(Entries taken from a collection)
▼▼▼
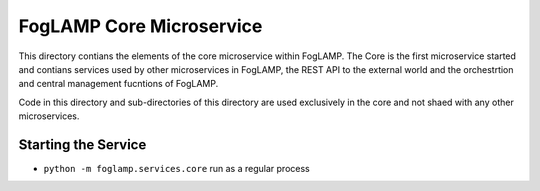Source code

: FogLAMP Core Microservice
=========================

This directory contians the elements of the core microservice within
FogLAMP. The Core is the first microservice started and contians services
used by other microservices in FogLAMP, the REST API to the external
world and the orchestrtion and central management fucntions of FogLAMP.

Code in this directory and sub-directories of this directory are used
exclusively in the core and not shaed with any other microservices.

Starting the Service
--------------------

- ``python -m foglamp.services.core`` run as a regular process
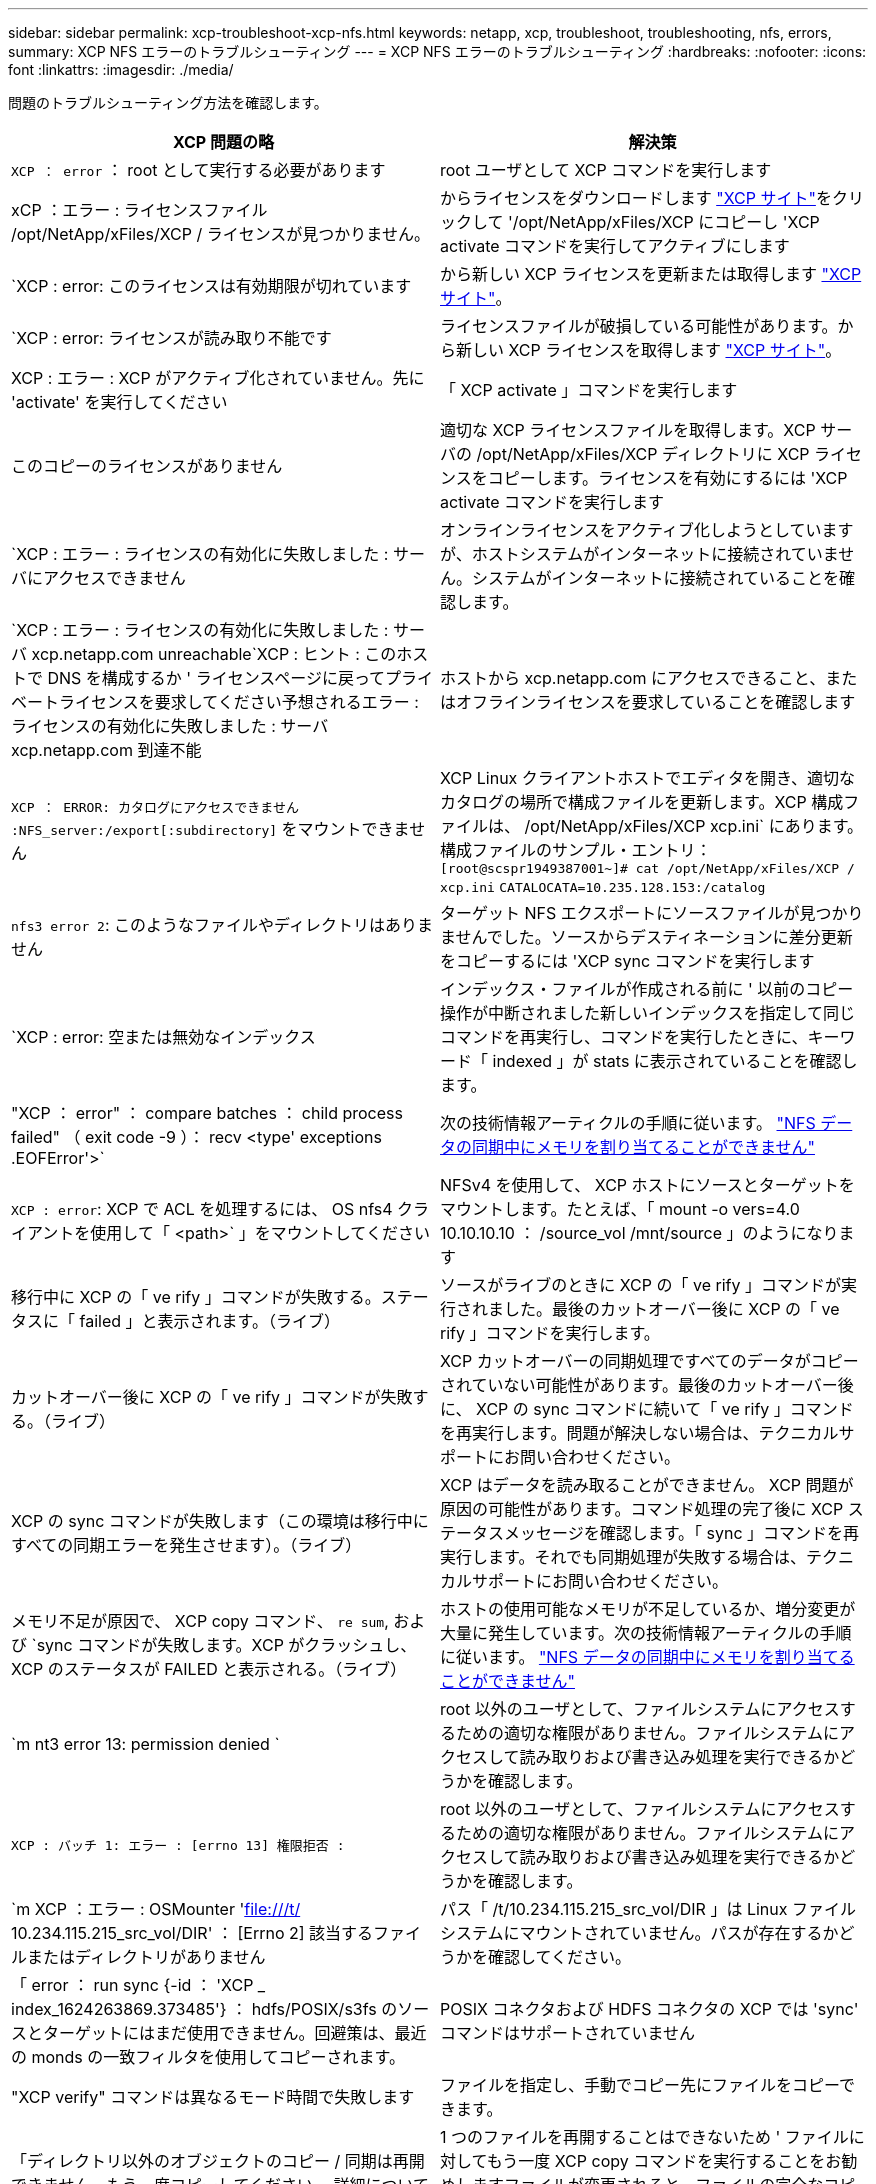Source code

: ---
sidebar: sidebar 
permalink: xcp-troubleshoot-xcp-nfs.html 
keywords: netapp, xcp, troubleshoot, troubleshooting, nfs, errors, 
summary: XCP NFS エラーのトラブルシューティング 
---
= XCP NFS エラーのトラブルシューティング
:hardbreaks:
:nofooter: 
:icons: font
:linkattrs: 
:imagesdir: ./media/


[role="lead"]
問題のトラブルシューティング方法を確認します。

|===
| XCP 問題の略 | 解決策 


| `XCP ： error` ： root として実行する必要があります | root ユーザとして XCP コマンドを実行します 


| xCP ：エラー : ライセンスファイル /opt/NetApp/xFiles/XCP / ライセンスが見つかりません。 | からライセンスをダウンロードします link:https://xcp.netapp.com/["XCP サイト"^]をクリックして '/opt/NetApp/xFiles/XCP にコピーし 'XCP activate コマンドを実行してアクティブにします 


| `XCP : error: このライセンスは有効期限が切れています | から新しい XCP ライセンスを更新または取得します link:https://xcp.netapp.com/["XCP サイト"^]。 


| `XCP : error: ライセンスが読み取り不能です | ライセンスファイルが破損している可能性があります。から新しい XCP ライセンスを取得します link:https://xcp.netapp.com/["XCP サイト"^]。 


| XCP : エラー : XCP がアクティブ化されていません。先に 'activate' を実行してください | 「 XCP activate 」コマンドを実行します 


| このコピーのライセンスがありません | 適切な XCP ライセンスファイルを取得します。XCP サーバの /opt/NetApp/xFiles/XCP ディレクトリに XCP ライセンスをコピーします。ライセンスを有効にするには 'XCP activate コマンドを実行します 


| `XCP : エラー : ライセンスの有効化に失敗しました : サーバにアクセスできません | オンラインライセンスをアクティブ化しようとしていますが、ホストシステムがインターネットに接続されていません。システムがインターネットに接続されていることを確認します。 


| `XCP : エラー : ライセンスの有効化に失敗しました : サーバ xcp.netapp.com unreachable`XCP : ヒント : このホストで DNS を構成するか ' ライセンスページに戻ってプライベートライセンスを要求してください予想されるエラー : ライセンスの有効化に失敗しました : サーバ xcp.netapp.com 到達不能 | ホストから xcp.netapp.com にアクセスできること、またはオフラインライセンスを要求していることを確認します 


| `XCP ： ERROR: カタログにアクセスできません :NFS_server:/export[:subdirectory]` をマウントできません | XCP Linux クライアントホストでエディタを開き、適切なカタログの場所で構成ファイルを更新します。XCP 構成ファイルは、 /opt/NetApp/xFiles/XCP xcp.ini` にあります。構成ファイルのサンプル・エントリ： `[root@scspr1949387001~]# cat /opt/NetApp/xFiles/XCP / xcp.ini` [XCP ]`CATALOCATA=10.235.128.153:/catalog` 


| `nfs3 error 2`: このようなファイルやディレクトリはありません | ターゲット NFS エクスポートにソースファイルが見つかりませんでした。ソースからデスティネーションに差分更新をコピーするには 'XCP sync コマンドを実行します 


| `XCP : error: 空または無効なインデックス | インデックス・ファイルが作成される前に ' 以前のコピー操作が中断されました新しいインデックスを指定して同じコマンドを再実行し、コマンドを実行したときに、キーワード「 indexed 」が stats に表示されていることを確認します。 


| "XCP ： error" ： compare batches ： child process failed" （ exit code -9 ）： recv <type' exceptions .EOFError'>` | 次の技術情報アーティクルの手順に従います。 link:https://kb.netapp.com/Advice_and_Troubleshooting/Data_Storage_Software/NetApp_XCP/XCP:_ERROR:_Cannot_allocate_memory_-_when_syncing_NFS_data["NFS データの同期中にメモリを割り当てることができません"^] 


| `XCP : error`: XCP で ACL を処理するには、 OS nfs4 クライアントを使用して「 <path>` 」をマウントしてください | NFSv4 を使用して、 XCP ホストにソースとターゲットをマウントします。たとえば、「 mount -o vers=4.0 10.10.10.10 ： /source_vol /mnt/source 」のようになります 


| 移行中に XCP の「 ve rify 」コマンドが失敗する。ステータスに「 failed 」と表示されます。（ライブ） | ソースがライブのときに XCP の「 ve rify 」コマンドが実行されました。最後のカットオーバー後に XCP の「 ve rify 」コマンドを実行します。 


| カットオーバー後に XCP の「 ve rify 」コマンドが失敗する。（ライブ） | XCP カットオーバーの同期処理ですべてのデータがコピーされていない可能性があります。最後のカットオーバー後に、 XCP の sync コマンドに続いて「 ve rify 」コマンドを再実行します。問題が解決しない場合は、テクニカルサポートにお問い合わせください。 


| XCP の sync コマンドが失敗します（この環境は移行中にすべての同期エラーを発生させます）。（ライブ） | XCP はデータを読み取ることができません。 XCP 問題が原因の可能性があります。コマンド処理の完了後に XCP ステータスメッセージを確認します。「 sync 」コマンドを再実行します。それでも同期処理が失敗する場合は、テクニカルサポートにお問い合わせください。 


| メモリ不足が原因で、 XCP copy コマンド、 `re sum`, および `sync コマンドが失敗します。XCP がクラッシュし、 XCP のステータスが FAILED と表示される。（ライブ） | ホストの使用可能なメモリが不足しているか、増分変更が大量に発生しています。次の技術情報アーティクルの手順に従います。 link:https://kb.netapp.com/Advice_and_Troubleshooting/Data_Storage_Software/NetApp_XCP/XCP:_ERROR:_Cannot_allocate_memory_-_when_syncing_NFS_data["NFS データの同期中にメモリを割り当てることができません"^] 


| `m nt3 error 13: permission denied ` | root 以外のユーザとして、ファイルシステムにアクセスするための適切な権限がありません。ファイルシステムにアクセスして読み取りおよび書き込み処理を実行できるかどうかを確認します。 


| `XCP : バッチ 1: エラー : [errno 13] 権限拒否 :` | root 以外のユーザとして、ファイルシステムにアクセスするための適切な権限がありません。ファイルシステムにアクセスして読み取りおよび書き込み処理を実行できるかどうかを確認します。 


| `m XCP ：エラー : OSMounter 'file:///t/[] 10.234.115.215_src_vol/DIR' ： [Errno 2] 該当するファイルまたはディレクトリがありません | パス「 /t/10.234.115.215_src_vol/DIR 」は Linux ファイルシステムにマウントされていません。パスが存在するかどうかを確認してください。 


| 「 error ： run sync {-id ： 'XCP _ index_1624263869.373485'} ： hdfs/POSIX/s3fs のソースとターゲットにはまだ使用できません。回避策は、最近の monds の一致フィルタを使用してコピーされます。 | POSIX コネクタおよび HDFS コネクタの XCP では 'sync' コマンドはサポートされていません 


| "XCP verify" コマンドは異なるモード時間で失敗します | ファイルを指定し、手動でコピー先にファイルをコピーできます。 


| 「ディレクトリ以外のオブジェクトのコピー / 同期は再開できません。もう一度コピーしてください。 詳細については、 XCP ユーザーガイドを参照してください | 1 つのファイルを再開することはできないため ' ファイルに対してもう一度 XCP copy コマンドを実行することをお勧めしますファイルが変更されると、ファイルの完全なコピーが作成されます。そのため、パフォーマンスに影響はありません。 


| 「ディレクトリ以外のオブジェクトは同期できません。もう一度コピーしてください。 詳細については、 XCP ユーザーガイドを参照してください | 単一のファイルを同期できないため ' ファイルに対してもう一度 XCP copy コマンドを実行することをお勧めしますファイルが変更されると、ファイルの完全なコピーが作成されます。そのため、パフォーマンスに影響はありません。 


| `XCP : エラー : バッチ 4: ノードに接続できませんでした | -nodes パラメータで指定されたノードに到達できることを確認しますマスターノードから Secure Shell （ SSH ）を使用して接続してみます 


| 「 [ エラー 13] 許可が拒否されました。 | デスティネーションボリュームへの書き込み権限があるかどうかを確認してください。 


| `XCP : エラー : バッチ 2: 子プロセスが失敗しました ( 終了コード -6): recv < タイプ ' 例外 .EOFError'>:` | システムメモリを増やして、テストを再実行してください。 
|===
▲▲▲
Of the lines above, retype only those from the line containing "このようなファイルやディレクトリはありません | ターゲット" through the line containing "10.10.10.10 ： /source_vol /mnt/source 」のようになります", including both, exactly.

# ANSWER BOX
| `nfs3 error 2`: このようなファイルやディレクトリはありません | ターゲット NFS エクスポートにソースファイルが見つかりませんでした。ソースからデスティネーションに差分更新をコピーするには 'XCP sync コマンドを実行します 


| `XCP : error: 空または無効なインデックス | インデックス・ファイルが作成される前に ' 以前のコピー操作が中断されました新しいインデックスを指定して同じコマンドを再実行し、コマンドを実行したときに、キーワード「 indexed 」が stats に表示されていることを確認します。 


| "XCP ： error" ： compare batches ： child process failed" （ exit code -9 ）： recv <type' exceptions .EOFError'>` | 次の技術情報アーティクルの手順に従います。 link:https://kb.netapp.com/Advice_and_Troubleshooting/Data_Storage_Software/NetApp_XCP/XCP:_ERROR:_Cannot_allocate_memory_-_when_syncing_NFS_data["NFS データの同期中にメモリを割り当てることができません"^] 


| `XCP : error`: XCP で ACL を処理するには、 OS nfs4 クライアントを使用して「 <path>` 」をマウントしてください | NFSv4 を使用して、 XCP ホストにソースとターゲットをマウントします。たとえば、「 mount -o vers=4.0 10.10.10.10 ： /source_vol /mnt/source 」のようになります 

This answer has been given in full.